Targeted DNA sequencing of the genes causing monogenic dyslipidaemias is becoming more accessible. Some societies’ position statements advise selective utilization of DNA testing in combination with clinical and biochemical assessment. However, high-quality peer-reviewed evidence showing that a DNA-based diagnosis impacts upon long-term patient outcomes is currently lacking. Nonetheless, we show anecdotal examples of tangible clinical actions following from a genetic diagnosis. In any event, care must be taken when interpreting genetic reports. We strongly feel that expertise in both genetics and dyslipidaemias is required to adequately interpret and report results to patients, as well as to make informed treatment decisions that can have a potential lifelong impact.

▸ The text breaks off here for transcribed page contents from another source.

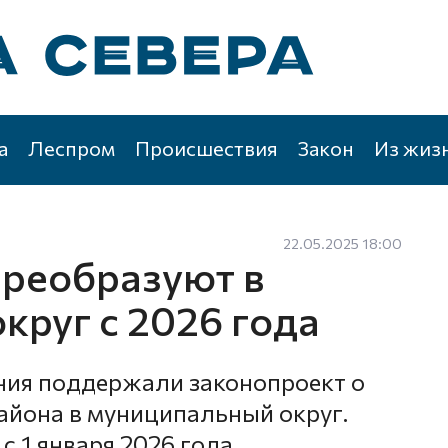
а
Леспром
Происшествия
Закон
Из жиз
22.05.2025 18:00
преобразуют в
круг с 2026 года
ния поддержали законопроект о
айона в муниципальный округ.
с 1 января 2026 года.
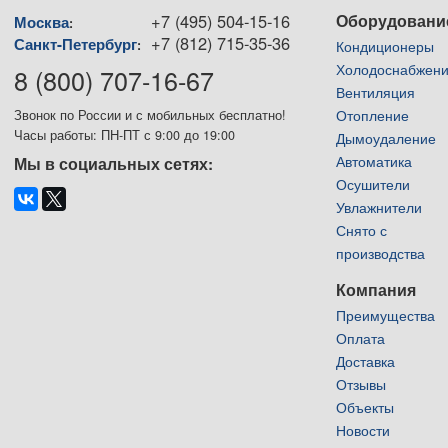
+7 (495) 504-15-16
Оборудовани
Москва
:
+7 (812) 715-35-36
Санкт-Петербург
:
Кондиционеры
Холодоснабжен
8 (800) 707-16-67
Вентиляция
Отопление
Звонок по России и с мобильных бесплатно!
Часы работы: ПН-ПТ с 9:00 до 19:00
Дымоудаление
Автоматика
Мы в социальных сетях:
Осушители
Увлажнители
Снято с
производства
Компания
Преимущества
Оплата
Доставка
Отзывы
Объекты
Новости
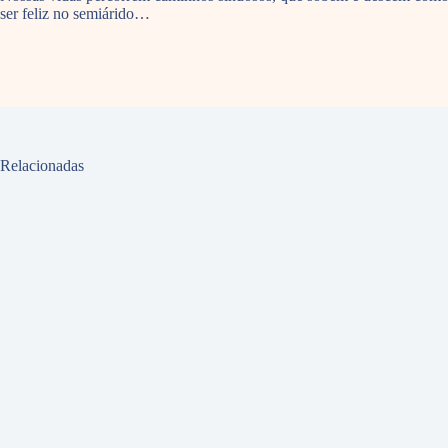
ser feliz no semiárido…
Relacionadas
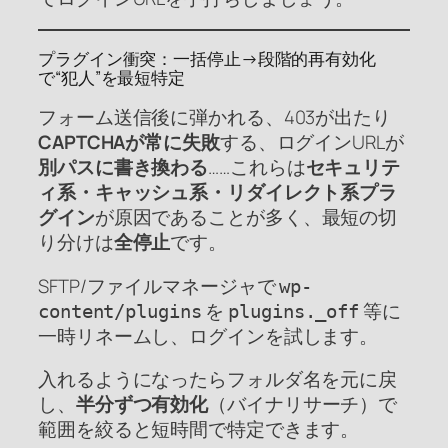
プラグイン衝突：一括停止→段階的再有効化
で“犯人”を最短特定
フォーム送信後に弾かれる、403が出たり
CAPTCHAが常に失敗
する、ログインURLが
別パスに書き換わる
……これらは
セキュリテ
ィ系・キャッシュ系・リダイレクト系プラ
グイン
が原因であることが多く、最短の切
り分けは
全停止
です。
SFTP/ファイルマネージャで
wp-
を
等に
content/plugins
plugins._off
一時リネームし、ログインを試します。
入れるようになったらフォルダ名を元に戻
し、
半分ずつ有効化
（バイナリサーチ）で
範囲を絞ると短時間で特定できます。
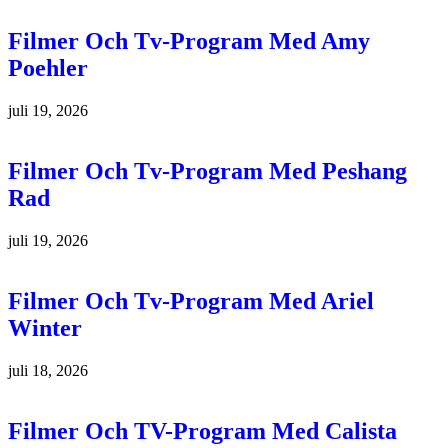
Filmer Och Tv-Program Med Amy
Poehler
juli 19, 2026
Filmer Och Tv-Program Med Peshang
Rad
juli 19, 2026
Filmer Och Tv-Program Med Ariel
Winter
juli 18, 2026
Filmer Och TV-Program Med Calista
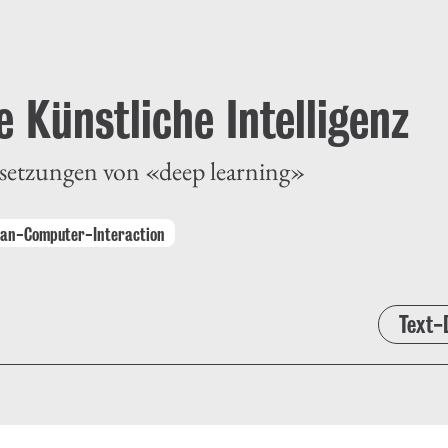
 Künstliche Intelligenz
ssetzungen von «deep learning»
an-Computer-Interaction
Text-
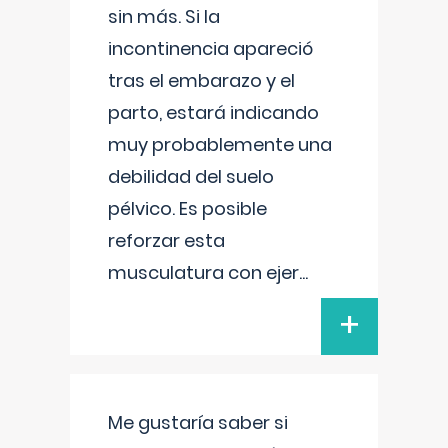
sin más. Si la
incontinencia apareció
tras el embarazo y el
parto, estará indicando
muy probablemente una
debilidad del suelo
pélvico. Es posible
reforzar esta
musculatura con ejer
...
+
Me gustaría saber si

There are some examples of monogenic dyslipidaemias for which having a molecular diagnosis might beneficially affect patient outcomes, for example certain cases of suspected familial hypercholesterolemia, familial chylomicronemia syndrome, sitosterolemia or lysosomal acid lipase deficiency. In general, we recommend limiting genetic testing to selected cases of monogenic dyslipidaemias. Finally, we advise that there is currently no proven clinical benefit in testing for polygenic dyslipidaemias.